I was a woman who really loved women. Today, I identify as queer. But that knowledge doesn’t make me feel any better. It still doesn’t make me feel any better, and it doesn’t make things any easier. I still live very much “in the closet,” i.e. I present as a heterosexual woman, living a “normal” heterosexual life. I am still married and unsure how to proceed. I do not want to lose my children or my best friend, but in the process I am losing myself. Every single day, I lose myself. The shame continues. I feel lost and completely alone. And I am angry at myself, because my husband is hurting because of me.
I feel I have to choose: his happiness (and the happiness of my family) or mine.

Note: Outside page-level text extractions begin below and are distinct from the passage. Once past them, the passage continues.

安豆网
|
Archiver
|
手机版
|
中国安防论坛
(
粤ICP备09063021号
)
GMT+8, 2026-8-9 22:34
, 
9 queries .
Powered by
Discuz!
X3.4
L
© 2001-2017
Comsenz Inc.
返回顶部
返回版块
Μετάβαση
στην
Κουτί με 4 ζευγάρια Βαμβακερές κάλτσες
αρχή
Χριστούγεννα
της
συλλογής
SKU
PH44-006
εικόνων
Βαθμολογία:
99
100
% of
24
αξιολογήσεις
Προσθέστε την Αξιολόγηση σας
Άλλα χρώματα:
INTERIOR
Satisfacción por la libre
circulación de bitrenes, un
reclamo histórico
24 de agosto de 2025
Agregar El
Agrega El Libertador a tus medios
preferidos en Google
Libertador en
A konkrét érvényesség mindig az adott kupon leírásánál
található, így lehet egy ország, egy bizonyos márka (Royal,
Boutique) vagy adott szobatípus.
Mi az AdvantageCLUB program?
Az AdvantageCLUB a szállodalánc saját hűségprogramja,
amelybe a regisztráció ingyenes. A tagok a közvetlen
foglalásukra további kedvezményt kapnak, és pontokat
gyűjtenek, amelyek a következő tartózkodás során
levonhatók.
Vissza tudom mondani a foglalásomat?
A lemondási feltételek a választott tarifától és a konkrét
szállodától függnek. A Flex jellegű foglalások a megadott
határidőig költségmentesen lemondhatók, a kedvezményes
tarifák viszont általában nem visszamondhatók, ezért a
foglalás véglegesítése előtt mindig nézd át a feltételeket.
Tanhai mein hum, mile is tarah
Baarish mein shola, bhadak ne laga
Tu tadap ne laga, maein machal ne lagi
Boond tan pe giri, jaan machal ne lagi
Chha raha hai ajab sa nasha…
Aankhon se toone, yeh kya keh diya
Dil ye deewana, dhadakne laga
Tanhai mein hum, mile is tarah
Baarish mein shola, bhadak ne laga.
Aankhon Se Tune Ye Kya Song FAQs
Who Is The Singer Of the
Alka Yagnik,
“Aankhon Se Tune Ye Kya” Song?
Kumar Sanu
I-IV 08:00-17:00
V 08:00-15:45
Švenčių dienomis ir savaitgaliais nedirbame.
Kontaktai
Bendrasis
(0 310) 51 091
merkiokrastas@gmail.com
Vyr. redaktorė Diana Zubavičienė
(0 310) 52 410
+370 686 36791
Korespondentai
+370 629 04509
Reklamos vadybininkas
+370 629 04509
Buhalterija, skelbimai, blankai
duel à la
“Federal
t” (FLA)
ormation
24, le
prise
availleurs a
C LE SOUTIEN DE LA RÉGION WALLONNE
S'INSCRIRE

And that is the worst feeling in the world.
The walls of our 1,400 square foot home are closing in.
You can cut the proverbial tension with a butter knife.
The good news — if there is good news — is that I have an amazing therapist and psychiatrist. I have a few very supportive friends, friends who have been where I am. Who know exactly how I feel. And that is comforting. When I want to run and give up, on myself and life, they don’t let me. They remind me I’m here and queer and that’s okay. As for my marriage, I don’t know what the future holds. We are navigating new waters, without a compass or a guide.
I’d be lying if I said I was okay. I’m scared; more scared than I have ever been. But we will keep going. We will keep talking, even when the words are hard to say (and even when they are harder to hear). And we will figure this out together. Because I married my soulmate. My best friend. And while my sexual desires have changed, my husband remains that person. He is my children’s father, my first love and forever friend.